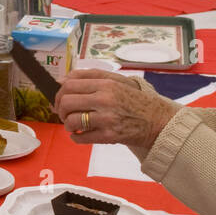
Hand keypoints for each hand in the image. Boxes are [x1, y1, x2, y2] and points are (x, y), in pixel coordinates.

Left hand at [54, 69, 177, 152]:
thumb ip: (91, 76)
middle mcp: (105, 100)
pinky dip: (76, 138)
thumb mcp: (117, 81)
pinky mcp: (109, 136)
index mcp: (106, 84)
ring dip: (68, 125)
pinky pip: (81, 138)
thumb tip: (62, 80)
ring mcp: (107, 119)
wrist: (156, 121)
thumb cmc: (134, 100)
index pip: (69, 84)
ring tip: (74, 126)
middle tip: (66, 114)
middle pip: (66, 102)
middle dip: (61, 110)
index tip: (60, 100)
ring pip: (72, 121)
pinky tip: (81, 135)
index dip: (59, 93)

=======

WORK INSTRUCTION :: Exactly as written, copy the lines from the one containing "wrist: (156, 121)" to the end of the entries, both ends included.

WRITTEN RESPONSE ::
wrist: (156, 121)
thumb cmc: (134, 100)
index pip: (69, 84)
ring tip: (74, 126)
middle tip: (66, 114)
middle pip: (66, 102)
middle dip: (61, 110)
index tip: (60, 100)
ring pip: (72, 121)
pinky tip: (81, 135)
index dip: (59, 93)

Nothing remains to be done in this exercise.